> What the task asks
Please return every line of text from the entries below word for word, leaving the pictures out of your answer.

> Records for this exercise
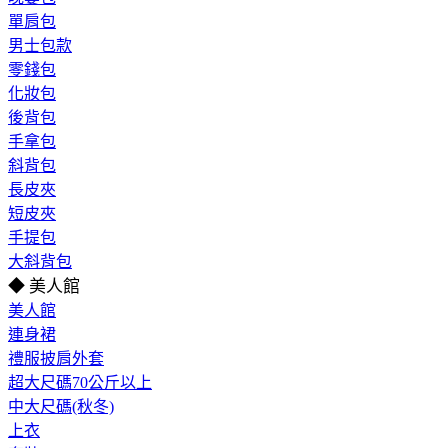
單肩包
男士包款
零錢包
化妝包
後背包
手拿包
斜背包
長皮夾
短皮夾
手提包
大斜背包
◆ 美人館
美人館
連身裙
禮服披肩外套
超大尺碼70公斤以上
中大尺碼(秋冬)
上衣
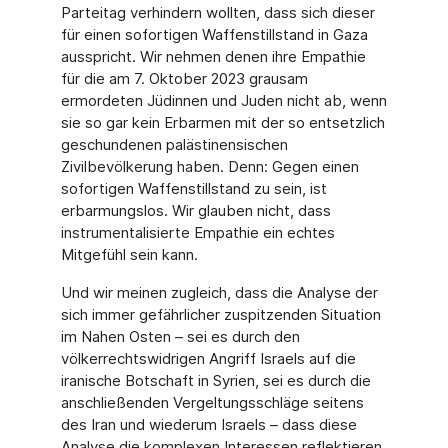
Parteitag verhindern wollten, dass sich dieser
für einen sofortigen Waffenstillstand in Gaza
ausspricht. Wir nehmen denen ihre Empathie
für die am 7. Oktober 2023 grausam
ermordeten Jüdinnen und Juden nicht ab, wenn
sie so gar kein Erbarmen mit der so entsetzlich
geschundenen palästinensischen
Zivilbevölkerung haben. Denn: Gegen einen
sofortigen Waffenstillstand zu sein, ist
erbarmungslos. Wir glauben nicht, dass
instrumentalisierte Empathie ein echtes
Mitgefühl sein kann.
Und wir meinen zugleich, dass die Analyse der
sich immer gefährlicher zuspitzenden Situation
im Nahen Osten – sei es durch den
völkerrechtswidrigen Angriff Israels auf die
iranische Botschaft in Syrien, sei es durch die
anschließenden Vergeltungsschläge seitens
des Iran und wiederum Israels – dass diese
Analyse die komplexen Interessen reflektieren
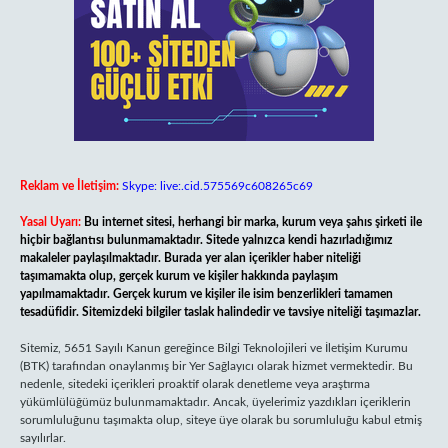
Reklam ve İletişim:
Skype: live:.cid.575569c608265c69
Yasal Uyarı:
Bu internet sitesi, herhangi bir marka, kurum veya şahıs şirketi ile
hiçbir bağlantısı bulunmamaktadır. Sitede yalnızca kendi hazırladığımız
makaleler paylaşılmaktadır. Burada yer alan içerikler haber niteliği
taşımamakta olup, gerçek kurum ve kişiler hakkında paylaşım
yapılmamaktadır. Gerçek kurum ve kişiler ile isim benzerlikleri tamamen
tesadüfidir. Sitemizdeki bilgiler taslak halindedir ve tavsiye niteliği taşımazlar.
Sitemiz, 5651 Sayılı Kanun gereğince Bilgi Teknolojileri ve İletişim Kurumu
(BTK) tarafından onaylanmış bir Yer Sağlayıcı olarak hizmet vermektedir. Bu
nedenle, sitedeki içerikleri proaktif olarak denetleme veya araştırma
yükümlülüğümüz bulunmamaktadır. Ancak, üyelerimiz yazdıkları içeriklerin
sorumluluğunu taşımakta olup, siteye üye olarak bu sorumluluğu kabul etmiş
sayılırlar.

> Task answer
單肩包
男士包款
零錢包
化妝包
後背包
手拿包
斜背包
長皮夾
短皮夾
手提包
大斜背包
◆ 美人館
美人館
連身裙
禮服披肩外套
超大尺碼70公斤以上
中大尺碼(秋冬)
上衣
Parteitag verhindern wollten, dass sich dieser
für einen sofortigen Waffenstillstand in Gaza
ausspricht. Wir nehmen denen ihre Empathie
für die am 7. Oktober 2023 grausam
ermordeten Jüdinnen und Juden nicht ab, wenn
sie so gar kein Erbarmen mit der so entsetzlich
geschundenen palästinensischen
Zivilbevölkerung haben. Denn: Gegen einen
sofortigen Waffenstillstand zu sein, ist
erbarmungslos. Wir glauben nicht, dass
instrumentalisierte Empathie ein echtes
Mitgefühl sein kann.
Und wir meinen zugleich, dass die Analyse der
sich immer gefährlicher zuspitzenden Situation
im Nahen Osten – sei es durch den
völkerrechtswidrigen Angriff Israels auf die
iranische Botschaft in Syrien, sei es durch die
anschließenden Vergeltungsschläge seitens
des Iran und wiederum Israels – dass diese
Analyse die komplexen Interessen reflektieren
Reklam ve İletişim:
Skype: live:.cid.575569c608265c69
Yasal Uyarı:
Bu internet sitesi, herhangi bir marka, kurum veya şahıs şirketi ile
hiçbir bağlantısı bulunmamaktadır. Sitede yalnızca kendi hazırladığımız
makaleler paylaşılmaktadır. Burada yer alan içerikler haber niteliği
taşımamakta olup, gerçek kurum ve kişiler hakkında paylaşım
yapılmamaktadır. Gerçek kurum ve kişiler ile isim benzerlikleri tamamen
tesadüfidir. Sitemizdeki bilgiler taslak halindedir ve tavsiye niteliği taşımazlar.
Sitemiz, 5651 Sayılı Kanun gereğince Bilgi Teknolojileri ve İletişim Kurumu
(BTK) tarafından onaylanmış bir Yer Sağlayıcı olarak hizmet vermektedir. Bu
nedenle, sitedeki içerikleri proaktif olarak denetleme veya araştırma
yükümlülüğümüz bulunmamaktadır. Ancak, üyelerimiz yazdıkları içeriklerin
sorumluluğunu taşımakta olup, siteye üye olarak bu sorumluluğu kabul etmiş
sayılırlar.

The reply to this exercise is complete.